→ **ZU LÖSENDE AUFGABEN**:
**a)** Wie sprachen die Angesprochenen laut dem Textauszug über Sprache und Fremdsein mit der schreibenden Person?
**b)** Schreibe den Textauszug über Sprache und Fremdsein ab seinem letzten Satz weiter.

→ **TEXTAUSZUG**:
Sie hörten wohl, dass ich Englisch mit ihnen sprach und sie hörten wohl auch, was ich ihnen sagte, und mussten gemerkt haben, dass sie, was ich ihnen sagte, gut verstanden. Und doch antworteten sie mir in einfachstem Englisch, sich stets vergewissernd, dass ich ihnen folgen konnte; im Zweifel ließen sie auf ein vermeintlich zu kompliziertes Wort noch eine einfachere Umschreibung folgen. Sie sprachen langsam, sehr laut, und deutlich.

Sie hörten nicht, was man hätte hören können: dass ich die englische Sprache seit vielen Jahren als adoptierte zweite Muttersprache spreche,
 eine Zeit lang auch als erste. Sie hörten mich nicht mehr, nachdem sie mich eingeordnet hatten, als nicht-Britin, nicht-Amerikanerin, kurz als Aus-, oder besser, ihnen fremde Inländerin – der die andere Sprache fremd sein musste.
Sie haben mich darin mit sich selbst verwechselt.

Ich bin mir sicher, obwohl ich es nicht überprüfen konnte, dass dieses Menschen waren, die nie im Leben eine zweite Sprache gelernt hatten, die bestenfalls vor vielen Jahren an einem Grundlagenkurs Französisch an der High School oder auf dem College gescheitert waren, erstarrt vor der schieren Unmöglichkeit, der unglaublichen Anmaßung, dass eine andere Sprache für jemanden, der nicht in sie hineingeboren worden war, überhaupt jemals zu begreifen sein könnte. Als ich in den 1980ern in der DDR aufwuchs, gab es so eine Ehrfurcht vor dem Englischen. „Wie man das th korrekt ausspricht, wird man, wenn man die Sprache nicht von Kind auf spricht, niemals lernen. Das schafft die erwachsene Anatomie nicht mehr. Ist der Mund einmal geformt, kann er die fremde Phonetik nicht mehr nachahmen.“

Als mich die Verhältnisse in den frühen 1990ern im neu zusammengeschlossenen Deutschland zu einer vermeintlichen Inländerin machten, erlebte ich Ähnliches, nur auf der Ebene des Sprechens, statt der Sprache.

Die Art und Weise, wie der Westen damals den Osten – quasi rückstandslos – in sich hineinzupassen gedachte, unterscheidet sich, denke ich, nur unwesentlich davon, wie  den heutigen Neuankömmlingen begegnet wird. Nur scheint mir heute eine überhebliche Forderung damit verbunden. Damals war es ein überheblicher Großmut.

Man schenkte den Ostlern, sie in den Westen und in sein Sprechen aufzunehmen. Ihre Gegenleistung war nicht, ein Sprechen aufzugeben, an dem sie möglicherweise hätten festhalten wollen. Ihre Gegenleistung war, dass sie qua ihres vermeintlich enthusiastischen Ankommens im Westen schon bewiesen hatten, dass sie ihr Sprechen abzulegen nicht nur bereit waren, sondern, anstelle eines eigenen Sprechens prinzipiell nur eine Leerstelle besaßen, oder bestenfalls etwas, über dessen fundamentale Nutzlosigkeit sie sich mit ihren Gastgebern, den Inländern, bereits im Einvernehmen befanden. Von diesen Neuankömmlingen war kein Widerstand zu erwarten, sondern ein dankbares und williges sich Einfügen.

→ **DATENABSCHNITT**:
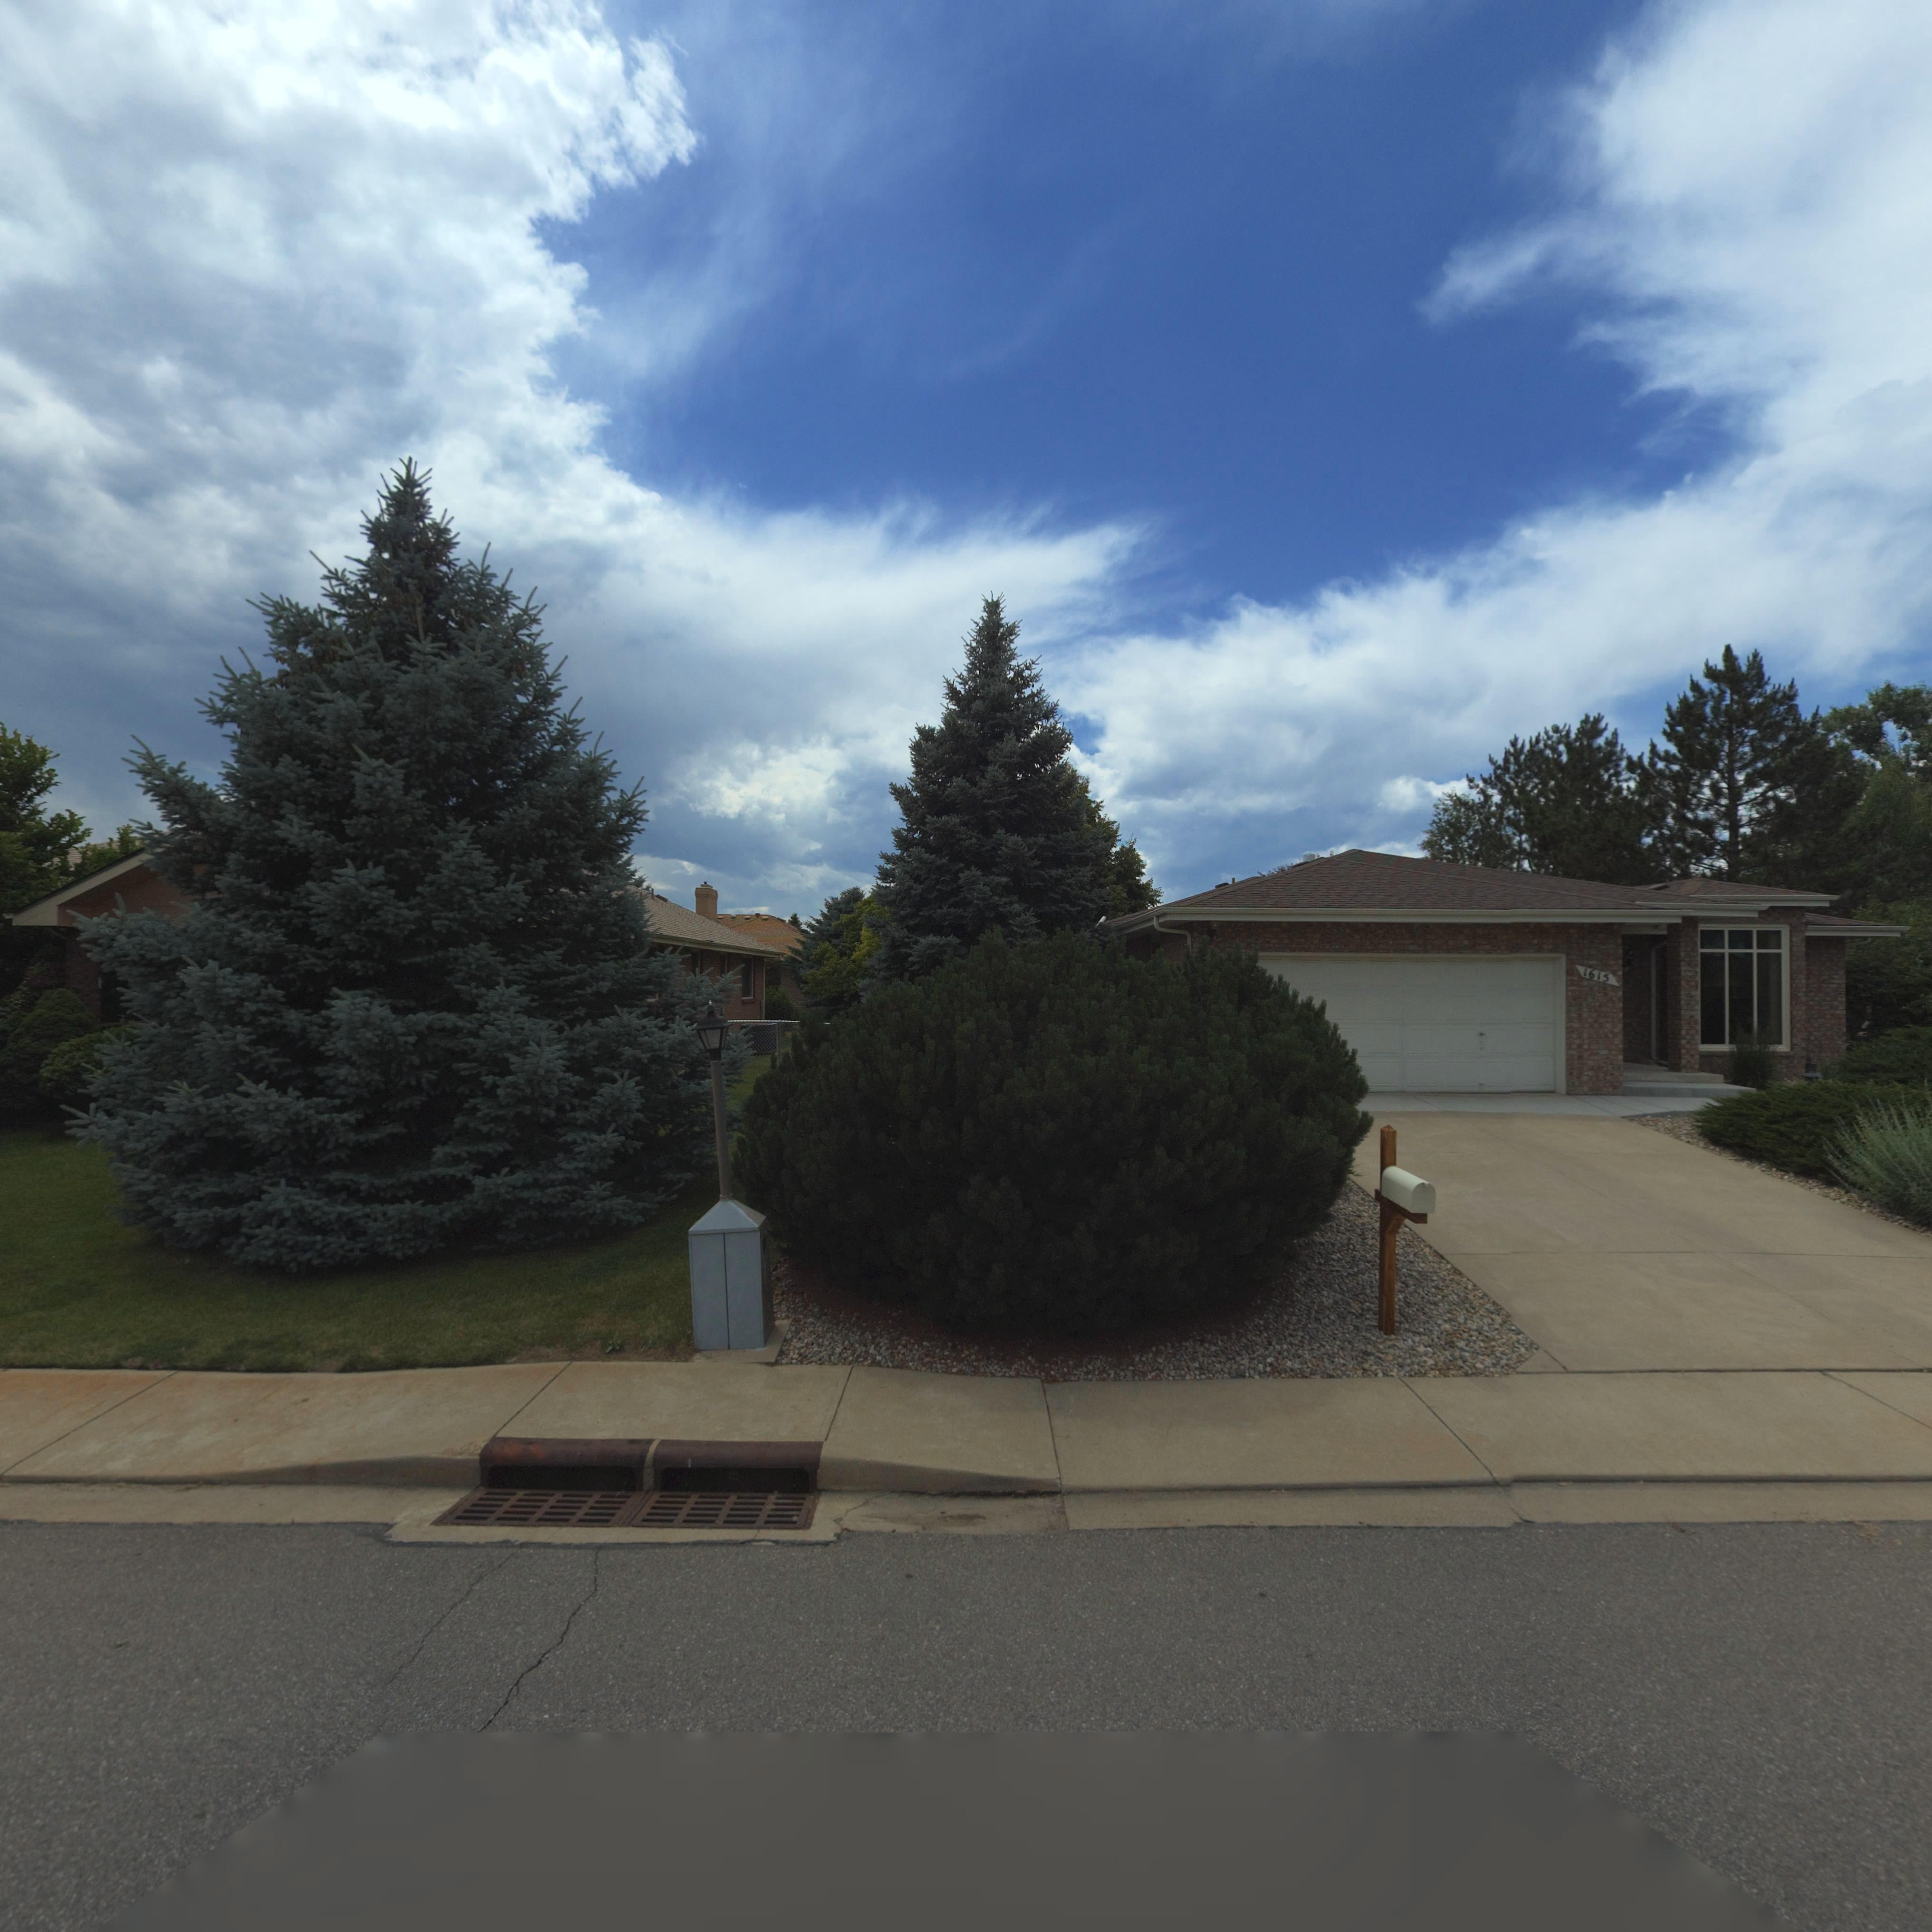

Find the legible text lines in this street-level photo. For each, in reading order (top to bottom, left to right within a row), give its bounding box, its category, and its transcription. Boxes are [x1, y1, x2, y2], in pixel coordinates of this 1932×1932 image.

[1583, 967, 1610, 983] StreetNumber: 1615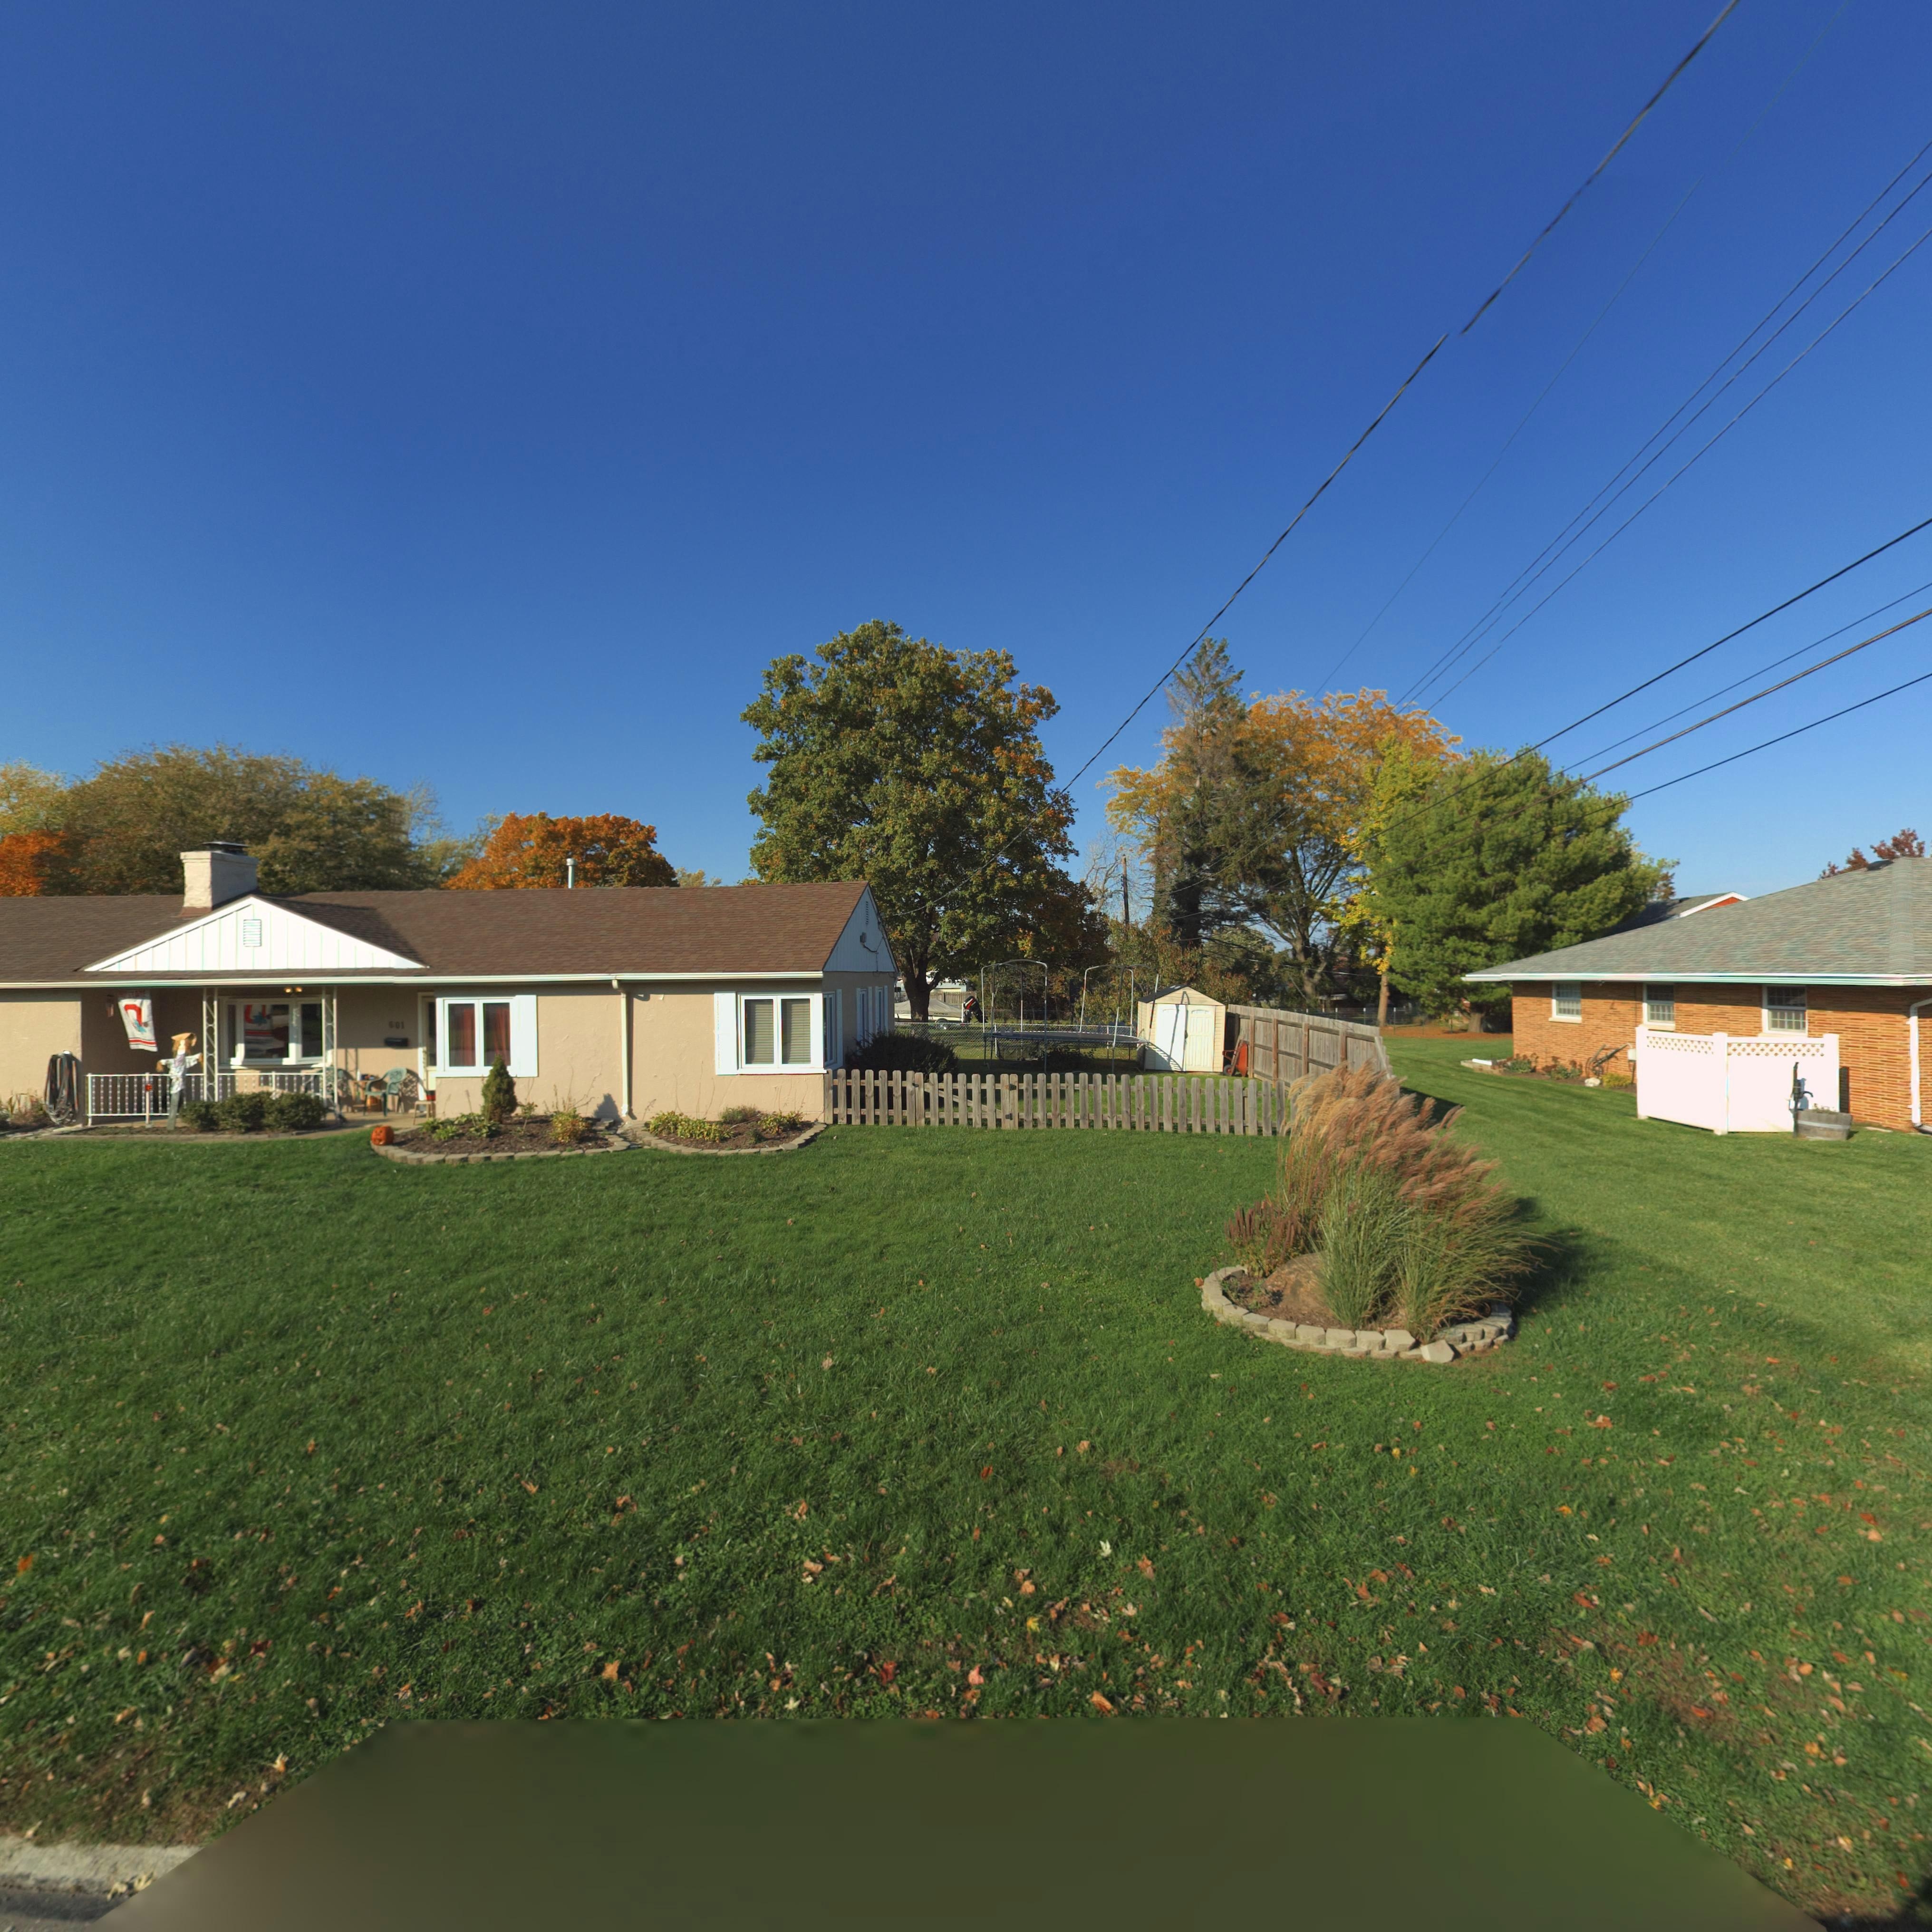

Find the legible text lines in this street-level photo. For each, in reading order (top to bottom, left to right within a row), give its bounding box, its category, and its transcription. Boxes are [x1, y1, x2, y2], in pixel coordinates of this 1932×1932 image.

[388, 1020, 406, 1030] StreetNumber: 601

→ **DIE ANTWORTEN**:
**a)** Sie sprachen langsam, sehr laut und deutlich.

**b)**
Boris Buden beschreibt in Zone des Übergangs wie sich die Westler am 9. November 1989 an der Euphorie der Ostler beim Überqueren der Mauer berauschen. Im Glück der Ostler beim Anblick des Westens, erkannten sie einen Glauben an das Versprechen des eigenen Systems, der ihnen selbst seit langem fehlte. In den Blicken der Neuankommenden von heute erblickt der Westen keine Bewunderung, sondern Begehren: den unbedingten Willen, Dinge an sich zu reißen, von denen man selbst immer schon zu wenig hat.

Der Osten war damals gerade durch die Euphorie einer Revolution gegangen. Er hatte eine Art des Sprechens, die Jahrzehnte zuvor mit einem Versprechen einhergegangen war, mit ihrer Glaubwürdigkeit auch jeden Anschein von Natürlichkeit verlieren sehen. Zwischen den Zeilen lesen, eine doppelte Sprache sprechen waren die Soft Skills eines Ostens, in dem die Sprache und das Sprechen im Herbst 1989 schließlich zum Medium und Schauplatz einer unerhörten, kurzzeitigen Selbstermächtigung geworden waren. Mit diesen Erfahrungen kamen die Ostler in den Westen.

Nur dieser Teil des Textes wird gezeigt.